### WORK INSTRUCTIONS
Reproduce the following lines word for word, starting with the very first one and continuing through the line that contains "Prodotto non d", with that line included.

Excerpts from a dataset:
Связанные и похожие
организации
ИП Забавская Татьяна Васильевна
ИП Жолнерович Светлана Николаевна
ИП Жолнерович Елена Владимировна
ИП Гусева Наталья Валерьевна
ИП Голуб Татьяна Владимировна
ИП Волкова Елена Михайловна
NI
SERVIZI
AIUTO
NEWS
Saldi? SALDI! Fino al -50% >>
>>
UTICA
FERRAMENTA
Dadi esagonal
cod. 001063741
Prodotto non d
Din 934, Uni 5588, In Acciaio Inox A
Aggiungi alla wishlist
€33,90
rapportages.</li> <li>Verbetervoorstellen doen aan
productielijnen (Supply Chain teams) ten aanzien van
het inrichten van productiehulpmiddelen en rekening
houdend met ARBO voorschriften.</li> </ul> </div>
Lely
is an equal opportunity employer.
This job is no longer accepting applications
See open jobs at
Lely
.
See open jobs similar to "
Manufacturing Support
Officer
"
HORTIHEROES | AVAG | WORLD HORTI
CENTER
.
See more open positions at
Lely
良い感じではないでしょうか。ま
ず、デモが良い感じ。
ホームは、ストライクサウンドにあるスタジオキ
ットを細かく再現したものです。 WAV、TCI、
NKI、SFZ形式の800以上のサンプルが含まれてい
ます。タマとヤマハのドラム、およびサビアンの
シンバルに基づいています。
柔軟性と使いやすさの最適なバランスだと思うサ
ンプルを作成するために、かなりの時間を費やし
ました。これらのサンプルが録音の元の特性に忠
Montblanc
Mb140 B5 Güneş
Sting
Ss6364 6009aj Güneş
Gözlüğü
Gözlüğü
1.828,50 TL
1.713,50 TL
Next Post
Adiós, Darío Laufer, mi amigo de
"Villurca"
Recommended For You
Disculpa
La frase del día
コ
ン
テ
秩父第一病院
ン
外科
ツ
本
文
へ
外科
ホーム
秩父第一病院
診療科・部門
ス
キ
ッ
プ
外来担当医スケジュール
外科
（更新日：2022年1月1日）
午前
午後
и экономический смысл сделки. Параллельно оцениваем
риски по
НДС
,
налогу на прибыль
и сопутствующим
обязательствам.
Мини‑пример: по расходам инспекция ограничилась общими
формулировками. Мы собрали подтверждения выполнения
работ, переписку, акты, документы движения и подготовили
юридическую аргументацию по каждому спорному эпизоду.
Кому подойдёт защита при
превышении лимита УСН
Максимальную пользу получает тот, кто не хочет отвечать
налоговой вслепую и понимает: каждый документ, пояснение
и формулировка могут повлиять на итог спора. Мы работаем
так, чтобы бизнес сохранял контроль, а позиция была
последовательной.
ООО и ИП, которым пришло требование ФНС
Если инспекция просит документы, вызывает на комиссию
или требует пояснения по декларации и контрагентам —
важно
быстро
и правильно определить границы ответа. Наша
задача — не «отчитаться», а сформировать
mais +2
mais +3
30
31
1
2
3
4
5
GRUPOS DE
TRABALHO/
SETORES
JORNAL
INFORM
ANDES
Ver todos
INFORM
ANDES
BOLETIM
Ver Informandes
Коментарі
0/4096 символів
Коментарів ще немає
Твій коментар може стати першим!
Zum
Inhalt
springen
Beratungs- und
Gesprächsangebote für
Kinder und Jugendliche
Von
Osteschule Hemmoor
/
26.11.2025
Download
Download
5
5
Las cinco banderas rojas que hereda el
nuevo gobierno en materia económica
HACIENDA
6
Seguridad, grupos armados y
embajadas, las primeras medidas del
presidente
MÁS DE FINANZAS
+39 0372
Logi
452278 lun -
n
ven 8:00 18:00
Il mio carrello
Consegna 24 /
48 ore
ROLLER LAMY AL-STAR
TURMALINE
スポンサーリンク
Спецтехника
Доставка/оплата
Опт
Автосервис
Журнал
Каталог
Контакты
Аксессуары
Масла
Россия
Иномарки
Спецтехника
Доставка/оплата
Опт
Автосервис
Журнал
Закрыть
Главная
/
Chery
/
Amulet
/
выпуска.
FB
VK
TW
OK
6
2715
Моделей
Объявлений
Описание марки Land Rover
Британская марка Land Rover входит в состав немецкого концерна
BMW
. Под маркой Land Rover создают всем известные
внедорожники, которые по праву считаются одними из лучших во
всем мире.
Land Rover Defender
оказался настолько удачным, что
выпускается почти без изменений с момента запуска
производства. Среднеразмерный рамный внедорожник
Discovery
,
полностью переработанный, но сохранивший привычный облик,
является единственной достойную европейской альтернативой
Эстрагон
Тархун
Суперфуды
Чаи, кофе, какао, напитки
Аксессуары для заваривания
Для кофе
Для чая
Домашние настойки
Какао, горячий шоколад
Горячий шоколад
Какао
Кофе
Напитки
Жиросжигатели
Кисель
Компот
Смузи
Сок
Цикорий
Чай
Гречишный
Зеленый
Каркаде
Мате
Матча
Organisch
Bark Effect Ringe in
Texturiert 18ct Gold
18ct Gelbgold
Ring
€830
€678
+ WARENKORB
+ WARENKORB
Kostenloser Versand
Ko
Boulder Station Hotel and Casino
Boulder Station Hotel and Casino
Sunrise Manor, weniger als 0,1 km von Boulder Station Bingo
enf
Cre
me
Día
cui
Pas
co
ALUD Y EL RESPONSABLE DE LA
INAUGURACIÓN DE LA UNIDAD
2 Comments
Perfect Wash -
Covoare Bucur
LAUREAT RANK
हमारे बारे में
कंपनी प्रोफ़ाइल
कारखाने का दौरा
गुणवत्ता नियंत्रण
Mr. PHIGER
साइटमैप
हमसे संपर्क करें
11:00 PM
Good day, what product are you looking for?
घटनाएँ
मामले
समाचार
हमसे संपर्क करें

### TASK RESPONSE
Связанные и похожие
организации
ИП Забавская Татьяна Васильевна
ИП Жолнерович Светлана Николаевна
ИП Жолнерович Елена Владимировна
ИП Гусева Наталья Валерьевна
ИП Голуб Татьяна Владимировна
ИП Волкова Елена Михайловна
NI
SERVIZI
AIUTO
NEWS
Saldi? SALDI! Fino al -50% >>
>>
UTICA
FERRAMENTA
Dadi esagonal
cod. 001063741
Prodotto non d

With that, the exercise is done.